С. Ю. Витте по окончании трудных переговоров в Портсмуте назвал заключенный мир «благопристойным». По возвращению в Санкт-Петербург Витте был возведен императором Николаем II в графское достоинство, но уже через несколько дней главу кабинета министров в аристократических салонах стали за глаза называть «графом Полусахалинским». Никакие «приличные» условия мира не смогли скрыть тяжесть военного унижения империи Романовых. «И не Россию разбили японцы, не русскую армию, а наши порядки, или правильнее, наше мальчишеское управление 140-миллионным населением в последние годы», — открыто писал Витте.
В японских милитаристских кругах имя полковника Рузвельта стало едва ли не символом национального унижения. Известие о подписании договора вызвало в Токио массовые беспорядки. Разъяренная толпа разгромила большинство полицейских участков в столице, было множество убитых и раненых. Чтобы защитить американское посольство, потребовалось четыреста полицейских. Волнения в Токио и провинциях продолжались несколько месяцев, вызвав в конечном итоге отставку кабинета министров.
Несмотря на выраженное неприятие, с которым общественность обеих стран приняла подписание Портсмутского договора, он был подтвержден русско-японским соглашением в июле 1907 года. В годы Первой мировой войны Россия и Япония были союзницами. При установлении в 1925 году советско-японских дипломатических отношений Кремль признал Портсмутский мирный договор с оговоркой, что «СССР не несет за него политической ответственности».
Подписанный в Нью-Хэмпшире договор просуществовал
Теодор Рузвельт всегда оставался реалистом в прогнозах долгосрочного мира на Тихом океане: «Рано или поздно японцы снова захотят войны. Им понадобятся Филиппины, которые мы контролируем.
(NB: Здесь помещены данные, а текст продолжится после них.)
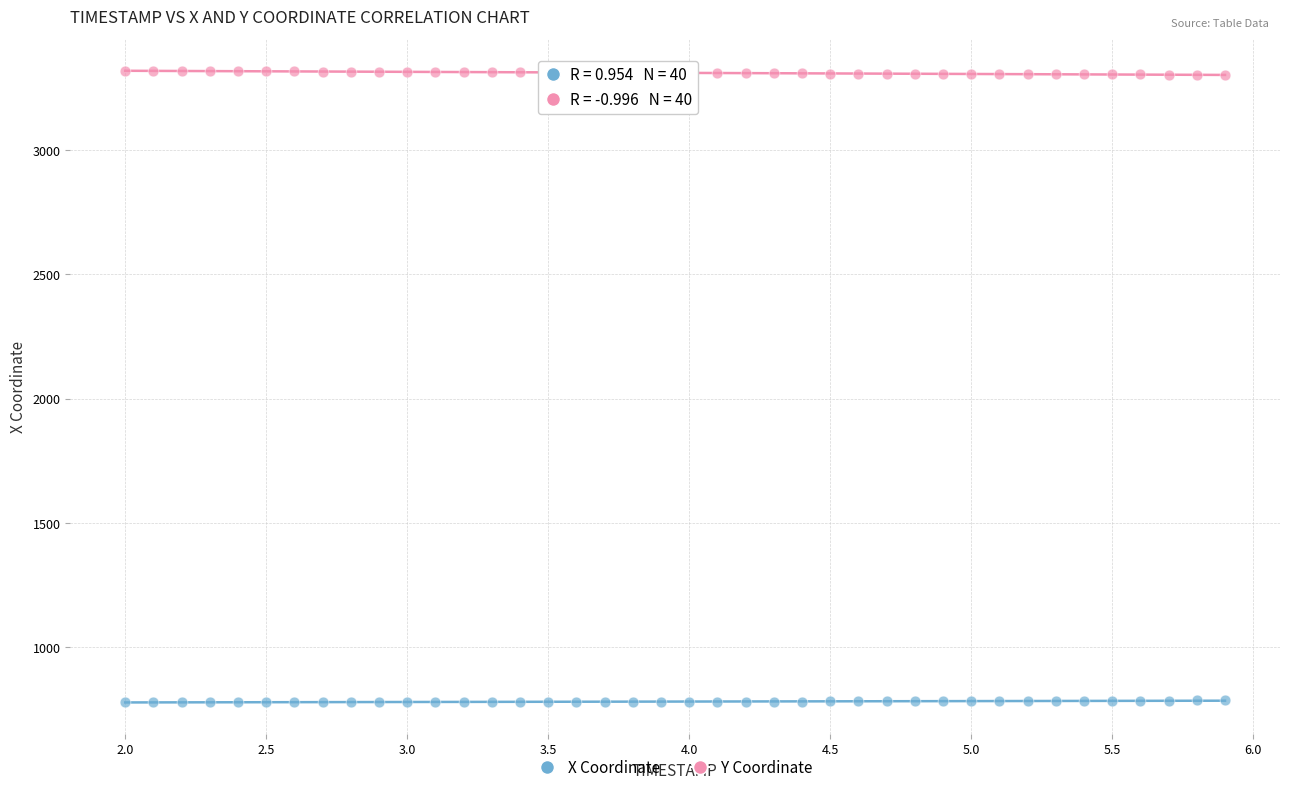

What is the X range (max minus min) for the scatter plot?

3.9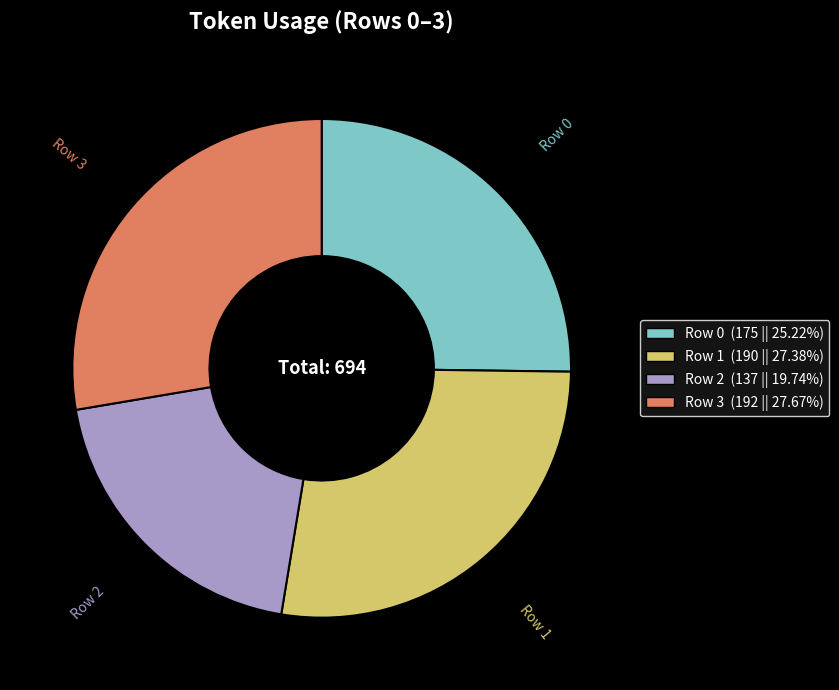

Is there a majority slice in this chart?

No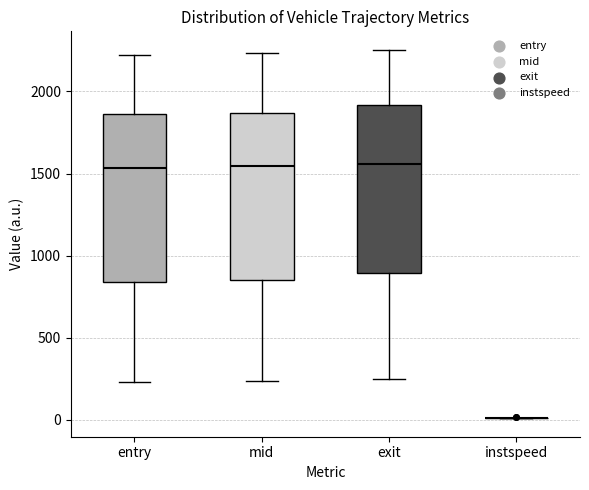

Reading left to right, read every box against the y-axis: the position of its median line, the range the box covers, and the ends of its whiskers. The values are not printed on the chart, so give them approximately, as read against the axis.

entry: median 1550, box 850 to 1850, whiskers 250 to 2200
mid: median 1550, box 850 to 1850, whiskers 250 to 2250
exit: median 1550, box 900 to 1900, whiskers 250 to 2250
instspeed: box collapsed to a line at 0, whiskers 0 to 0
Мы одержим победу в новом конфликте, хотя это будет самое ужасное военное столкновение в нашей истории».
Последнее событие русско-японской войны, повлекшее боевые потери, произошло уже после подписания Портсмутского мирного договора. 11 сентября 1905 года на рейде военно-морской базы Сасэбо взорвался флагманский броненосец адмирала Того «Микаса». Весь мир задавался вопросом: не совершили ли офицеры и матросы легендарного корабля ритуальное групповое самоубийство, чтобы смыть позор Портсмута?
На аудиенции у японского императора герой Порт-Артура генерал Ноги со слезами говорил о тысячах своих павших солдат и попросил у микадо разрешения совершить харакири. Закончив речь, он расплакался и сел на пол перед троном. Растроганный император запретил ему самоубийство «пока я жив». Когда император в 1912 году скончался, генерал Ноги накануне похорон микадо покормил своих лошадей и написал десять писем, прося прощения «за прежние промахи». Его жена, сидя пред мужем, коротким мечом перерезала себе горло. Спустя несколько мгновений генерал тоже поступил в соответствии с древним кодексом чести.
Российская империя в ходе войны лишилась практически всего военно-морского флота, а на флагманском броненосце «Петропавловск» близ Порт-Артура погибли легендарный флотоводец адмирал С. Макаров со всем штабом и художник-баталист В. Верещагин. Японское командование воздало траурные почести русским офицерам как погибшим воинам-самураям.
Письмо без ответа
Рузвельта многократно изображали империалистом, глашатаем американской экспансии, сторонником доминирования англо-саксонской цивилизации. Сам президент нередко давал к этому повод. Чего стоит одно его выступление 2 апреля 1903 года на митинге в Чикаго, когда Рузвельт озвучил свою «любимую западноафриканскую пословицу»: «Не говори громко, но держи большую дубинку, и ты далеко пойдешь». С той поры любую внешнеполитическую акцию США недоброжелатели объявляли «политикой большой дубинки», а карикатуры на зубастого полковника в ковбойской шляпе не сходили со страниц оппозиционных газет.
Гораздо интереснее поведение Теодора Рузвельта на личном уровне. Во времена расовой сегрегации и строгой кастовости американского общества президент с исключительным уважением и дружеским расположением относился к бразильцу-метису Кандидо Рондону. В Белом доме с одинаковым радушием принимали и рафинированных европейских послов с аристократическими титулами, и грубоватых рейнджеров с Дикого Запада. Рузвельт первым из американских президентов пригласил к себе на обед афроамериканца, публициста и просветителя Букера Т. Вашингтона, чем вызвал ярость в консервативных кругах. На обеде также присутствовали жена президента и его шестнадцатилетняя дочь Элис. Даже искушенный в этикете чернокожий дворецкий Белого дома состроил неодобрительную гримасу в связи с намечавшимся приемом. Впоследствии президент поддерживал дружеские отношения со своим гостем и неоднократно советовался с ним по различным вопросам.